When Jane Hilton died late last year after a long journey with cancer, our sister station KBACH didn’t just lose a producer and announcer. And the Valley didn’t just lose a well-known violinist. So many people lost a friend. I did, too.

I miss Jane. I miss her honesty, her creativity and her unrelenting optimism. I miss that day we tried to make cute cut-out Christmas cookies and wound up with dozens of colorful little monsters instead.
But I can still connect with her a bit — just by pushing play.

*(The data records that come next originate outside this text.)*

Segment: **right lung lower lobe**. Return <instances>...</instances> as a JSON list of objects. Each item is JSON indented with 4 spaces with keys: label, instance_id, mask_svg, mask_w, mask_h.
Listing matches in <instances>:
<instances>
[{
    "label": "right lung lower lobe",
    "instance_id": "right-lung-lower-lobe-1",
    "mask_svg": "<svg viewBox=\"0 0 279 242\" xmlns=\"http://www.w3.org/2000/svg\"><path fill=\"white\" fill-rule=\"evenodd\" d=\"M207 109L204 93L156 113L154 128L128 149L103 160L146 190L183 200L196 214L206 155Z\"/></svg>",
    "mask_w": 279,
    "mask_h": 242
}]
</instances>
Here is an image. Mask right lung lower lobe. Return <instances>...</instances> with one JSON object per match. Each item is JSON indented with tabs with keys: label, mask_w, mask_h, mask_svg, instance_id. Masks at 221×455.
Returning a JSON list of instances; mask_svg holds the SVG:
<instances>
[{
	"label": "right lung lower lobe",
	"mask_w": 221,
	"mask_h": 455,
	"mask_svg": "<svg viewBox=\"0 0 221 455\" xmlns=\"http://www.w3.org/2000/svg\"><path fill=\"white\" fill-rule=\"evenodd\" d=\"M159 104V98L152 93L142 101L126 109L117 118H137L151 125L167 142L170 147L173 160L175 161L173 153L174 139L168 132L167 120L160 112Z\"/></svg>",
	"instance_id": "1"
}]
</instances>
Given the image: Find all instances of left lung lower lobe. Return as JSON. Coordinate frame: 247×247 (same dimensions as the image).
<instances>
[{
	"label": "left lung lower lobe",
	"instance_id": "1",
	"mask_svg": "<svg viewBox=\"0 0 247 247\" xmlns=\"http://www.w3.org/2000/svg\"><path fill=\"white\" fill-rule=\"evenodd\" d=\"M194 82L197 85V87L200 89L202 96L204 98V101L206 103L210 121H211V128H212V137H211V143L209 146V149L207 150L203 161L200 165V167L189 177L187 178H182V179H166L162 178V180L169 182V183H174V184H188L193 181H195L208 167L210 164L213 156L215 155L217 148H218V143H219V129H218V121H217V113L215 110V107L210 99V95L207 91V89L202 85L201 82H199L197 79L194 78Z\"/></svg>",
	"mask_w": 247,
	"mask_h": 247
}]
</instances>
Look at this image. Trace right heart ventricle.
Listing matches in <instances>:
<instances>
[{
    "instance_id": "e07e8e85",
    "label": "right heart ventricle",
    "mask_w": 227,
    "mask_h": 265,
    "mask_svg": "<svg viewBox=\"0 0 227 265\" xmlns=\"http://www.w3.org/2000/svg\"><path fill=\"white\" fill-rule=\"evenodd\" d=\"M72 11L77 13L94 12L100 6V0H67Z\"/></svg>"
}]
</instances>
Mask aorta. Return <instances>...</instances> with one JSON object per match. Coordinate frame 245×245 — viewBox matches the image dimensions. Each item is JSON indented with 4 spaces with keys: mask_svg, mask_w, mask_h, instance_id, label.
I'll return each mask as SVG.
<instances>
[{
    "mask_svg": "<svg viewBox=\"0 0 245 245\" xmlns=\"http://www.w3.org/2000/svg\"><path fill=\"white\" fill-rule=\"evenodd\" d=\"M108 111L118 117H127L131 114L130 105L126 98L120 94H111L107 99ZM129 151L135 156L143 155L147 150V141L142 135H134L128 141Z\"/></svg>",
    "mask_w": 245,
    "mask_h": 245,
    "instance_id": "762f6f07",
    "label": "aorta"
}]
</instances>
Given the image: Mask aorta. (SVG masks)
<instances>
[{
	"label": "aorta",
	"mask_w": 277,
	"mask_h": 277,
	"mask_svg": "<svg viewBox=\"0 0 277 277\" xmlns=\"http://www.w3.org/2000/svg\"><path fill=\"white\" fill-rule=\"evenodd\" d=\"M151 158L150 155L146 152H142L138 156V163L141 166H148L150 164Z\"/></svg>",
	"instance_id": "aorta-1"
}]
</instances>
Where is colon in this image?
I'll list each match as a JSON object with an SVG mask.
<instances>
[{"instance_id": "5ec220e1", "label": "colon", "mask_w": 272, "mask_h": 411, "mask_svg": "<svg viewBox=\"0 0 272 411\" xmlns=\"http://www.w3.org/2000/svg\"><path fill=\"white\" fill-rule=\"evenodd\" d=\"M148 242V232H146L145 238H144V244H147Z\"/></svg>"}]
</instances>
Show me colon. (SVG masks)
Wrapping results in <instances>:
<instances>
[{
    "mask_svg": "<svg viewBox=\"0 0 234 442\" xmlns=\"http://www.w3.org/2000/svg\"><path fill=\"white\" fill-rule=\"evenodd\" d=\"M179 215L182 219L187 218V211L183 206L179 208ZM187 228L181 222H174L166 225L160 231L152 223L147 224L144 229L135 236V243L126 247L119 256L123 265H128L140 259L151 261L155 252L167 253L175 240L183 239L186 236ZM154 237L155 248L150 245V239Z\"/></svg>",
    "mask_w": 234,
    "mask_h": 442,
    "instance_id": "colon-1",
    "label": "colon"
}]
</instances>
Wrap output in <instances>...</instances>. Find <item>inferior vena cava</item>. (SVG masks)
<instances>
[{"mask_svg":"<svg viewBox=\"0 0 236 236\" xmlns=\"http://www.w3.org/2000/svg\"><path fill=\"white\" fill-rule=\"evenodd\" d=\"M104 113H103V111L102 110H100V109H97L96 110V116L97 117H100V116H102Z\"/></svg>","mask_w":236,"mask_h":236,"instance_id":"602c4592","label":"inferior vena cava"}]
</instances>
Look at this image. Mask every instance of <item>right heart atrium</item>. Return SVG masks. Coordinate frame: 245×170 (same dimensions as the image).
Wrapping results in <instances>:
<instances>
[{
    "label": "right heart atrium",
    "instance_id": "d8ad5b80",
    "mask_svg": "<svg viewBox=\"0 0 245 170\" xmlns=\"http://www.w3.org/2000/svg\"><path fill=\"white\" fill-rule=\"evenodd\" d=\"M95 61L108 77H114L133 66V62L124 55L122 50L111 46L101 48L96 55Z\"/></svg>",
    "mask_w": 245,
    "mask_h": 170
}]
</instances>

“Together” is a compilation CD —18 of Jane’s favorite songs she played with musicians around the Valley over the years. There’s folk and rock, bluegrass and a whole lot of Jane’s fiddle tunes. It’s a beautiful tribute from her musical friends, which Jane never envisioned would be a memorial. Instead, she saw it as a way to help save herself, with proceeds going to some of her favorite nonprofits — and to cancer treatments that seemed to be working, but her insurance had stopped covering.

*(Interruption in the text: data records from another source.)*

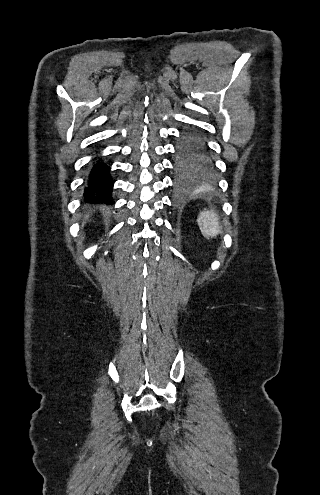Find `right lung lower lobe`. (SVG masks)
Listing matches in <instances>:
<instances>
[{
    "instance_id": "1",
    "label": "right lung lower lobe",
    "mask_w": 320,
    "mask_h": 495,
    "mask_svg": "<svg viewBox=\"0 0 320 495\" xmlns=\"http://www.w3.org/2000/svg\"><path fill=\"white\" fill-rule=\"evenodd\" d=\"M109 173L110 167L102 160V157H95L91 161L84 191V198L87 202L111 201L114 182Z\"/></svg>"
}]
</instances>
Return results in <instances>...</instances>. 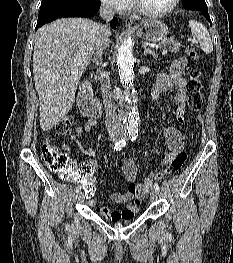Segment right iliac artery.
I'll return each instance as SVG.
<instances>
[{
  "mask_svg": "<svg viewBox=\"0 0 233 263\" xmlns=\"http://www.w3.org/2000/svg\"><path fill=\"white\" fill-rule=\"evenodd\" d=\"M126 143H127V141H126V139H122V140H120V141H118L117 143H115V145H114V150H122L125 146H126ZM81 190V187L80 186H77L76 188H75V192L76 193H78L79 191Z\"/></svg>",
  "mask_w": 233,
  "mask_h": 263,
  "instance_id": "1",
  "label": "right iliac artery"
}]
</instances>
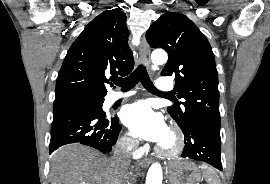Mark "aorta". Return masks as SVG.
Listing matches in <instances>:
<instances>
[{"label": "aorta", "mask_w": 270, "mask_h": 184, "mask_svg": "<svg viewBox=\"0 0 270 184\" xmlns=\"http://www.w3.org/2000/svg\"><path fill=\"white\" fill-rule=\"evenodd\" d=\"M168 56L165 51H154L151 55L152 69L166 63ZM163 172L159 163H153L147 173L146 184H162Z\"/></svg>", "instance_id": "1"}]
</instances>
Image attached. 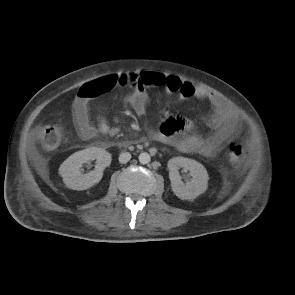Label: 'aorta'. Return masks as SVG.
Returning <instances> with one entry per match:
<instances>
[{
	"label": "aorta",
	"instance_id": "obj_1",
	"mask_svg": "<svg viewBox=\"0 0 295 295\" xmlns=\"http://www.w3.org/2000/svg\"><path fill=\"white\" fill-rule=\"evenodd\" d=\"M150 160H151V157L147 152H143L139 155V162L141 164H148Z\"/></svg>",
	"mask_w": 295,
	"mask_h": 295
}]
</instances>
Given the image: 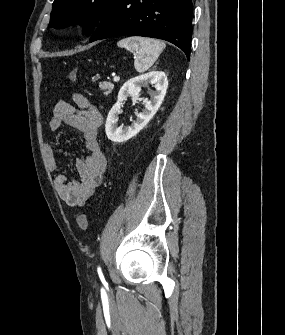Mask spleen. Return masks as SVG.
I'll return each instance as SVG.
<instances>
[{"instance_id":"1","label":"spleen","mask_w":285,"mask_h":335,"mask_svg":"<svg viewBox=\"0 0 285 335\" xmlns=\"http://www.w3.org/2000/svg\"><path fill=\"white\" fill-rule=\"evenodd\" d=\"M118 48H126L128 52L136 54L134 60L135 70L143 74L149 70L159 58L162 50L165 48L163 42L154 40V38H140V36H132V38H124L117 44Z\"/></svg>"}]
</instances>
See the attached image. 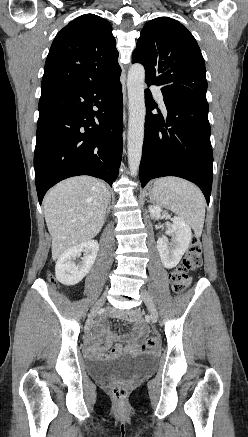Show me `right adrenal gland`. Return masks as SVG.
I'll return each instance as SVG.
<instances>
[{
	"label": "right adrenal gland",
	"mask_w": 248,
	"mask_h": 437,
	"mask_svg": "<svg viewBox=\"0 0 248 437\" xmlns=\"http://www.w3.org/2000/svg\"><path fill=\"white\" fill-rule=\"evenodd\" d=\"M110 209H111V207H110V202H109V205H108V208H107V212H106V218H107L108 214L110 213Z\"/></svg>",
	"instance_id": "2a0ac1e0"
}]
</instances>
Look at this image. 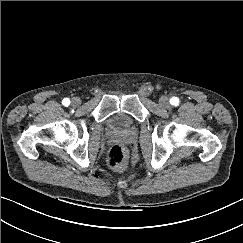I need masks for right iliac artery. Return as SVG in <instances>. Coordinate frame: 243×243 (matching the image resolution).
<instances>
[{"label":"right iliac artery","mask_w":243,"mask_h":243,"mask_svg":"<svg viewBox=\"0 0 243 243\" xmlns=\"http://www.w3.org/2000/svg\"><path fill=\"white\" fill-rule=\"evenodd\" d=\"M62 104L64 106H68L70 104V100L68 98H65L63 101H62Z\"/></svg>","instance_id":"1"}]
</instances>
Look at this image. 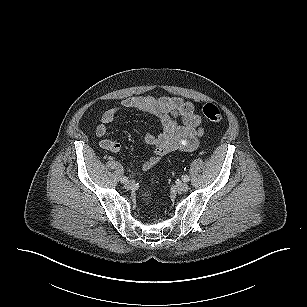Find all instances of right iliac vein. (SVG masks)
Segmentation results:
<instances>
[{"label":"right iliac vein","instance_id":"obj_1","mask_svg":"<svg viewBox=\"0 0 307 307\" xmlns=\"http://www.w3.org/2000/svg\"><path fill=\"white\" fill-rule=\"evenodd\" d=\"M133 186H134V182H132V181H128V182L125 184V188H127V189H131Z\"/></svg>","mask_w":307,"mask_h":307}]
</instances>
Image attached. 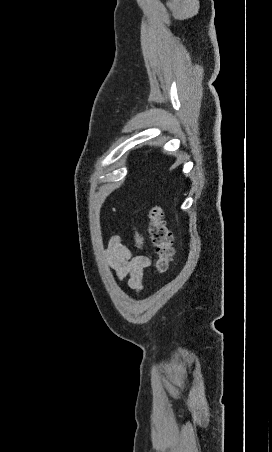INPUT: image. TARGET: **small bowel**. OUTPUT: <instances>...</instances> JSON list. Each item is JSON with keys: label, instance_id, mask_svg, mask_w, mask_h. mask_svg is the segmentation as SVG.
Returning <instances> with one entry per match:
<instances>
[{"label": "small bowel", "instance_id": "small-bowel-1", "mask_svg": "<svg viewBox=\"0 0 272 452\" xmlns=\"http://www.w3.org/2000/svg\"><path fill=\"white\" fill-rule=\"evenodd\" d=\"M143 243L141 235L136 233V246L142 249ZM104 258L117 279H127V285L133 291L141 289L144 270L150 265V259L147 255L132 256L130 249L122 242V239L118 235H114L108 241Z\"/></svg>", "mask_w": 272, "mask_h": 452}]
</instances>
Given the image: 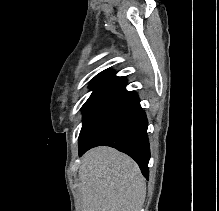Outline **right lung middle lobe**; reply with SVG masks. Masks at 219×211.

After Jane died, her sister, Ingrid Melle, stepped up and took the reins of the project.

“When I promised her that I would help her out, when she was alive, with this,” Ingrid said. “I don’t break a promise.”

Jane had already picked out the songs, and had started to contact the musicians involved. Ingrid said many had no idea Jane was facing cancer again, after years of remission.

“She wanted to be the creative musician, talented professional person that she was,” Ingrid said. “She wanted to be Jane. She didn’t want to be the girl with cancer. And you know that.”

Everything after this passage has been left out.